■ BRIEF
Please arrange the stretch from the line containing "Which category has" through the end of the entries as a numbered list, omitting blank lines and leaving the pictures out.

• • • • • • •

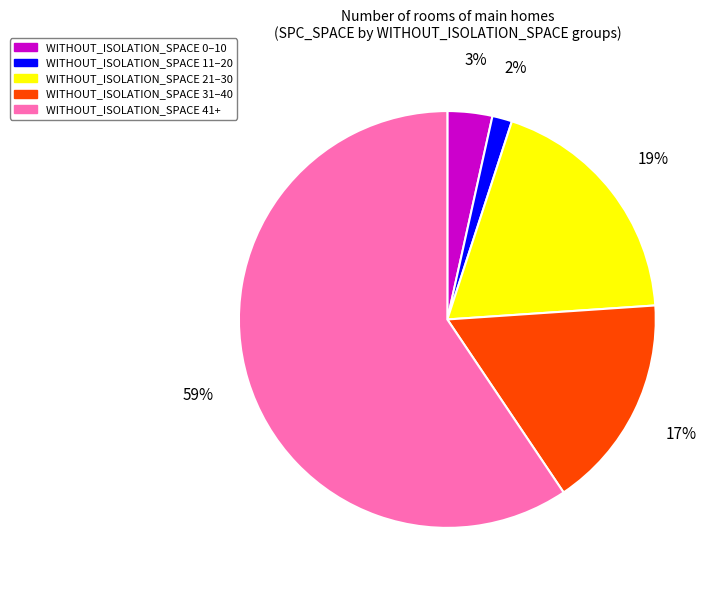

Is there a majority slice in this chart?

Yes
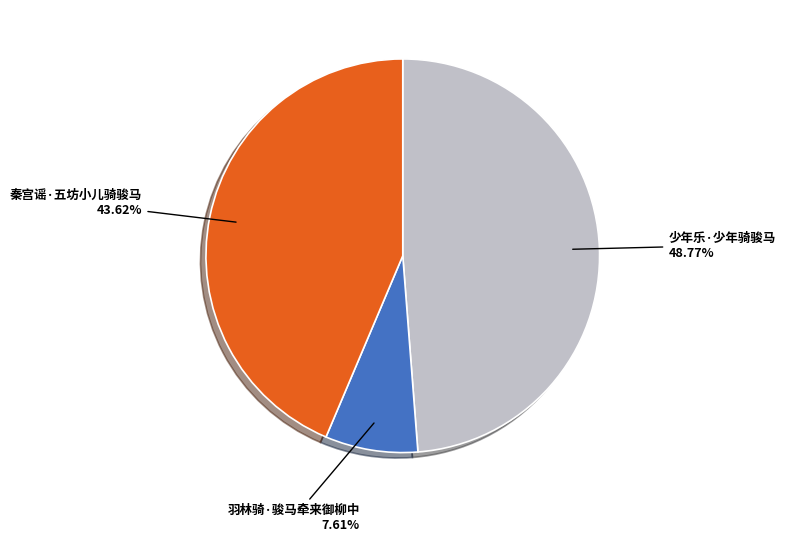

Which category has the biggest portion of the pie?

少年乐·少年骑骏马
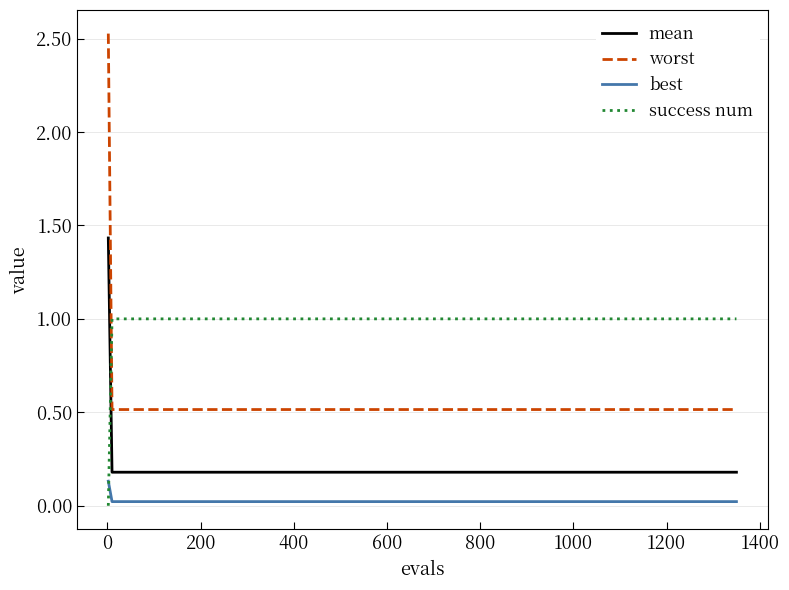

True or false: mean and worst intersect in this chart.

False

• • • • • • •

■ RESULT FOR THIS EXERCISE
1. Which category has the biggest portion of the pie?
2. 少年乐·少年骑骏马
3. True or false: mean and worst intersect in this chart.
4. False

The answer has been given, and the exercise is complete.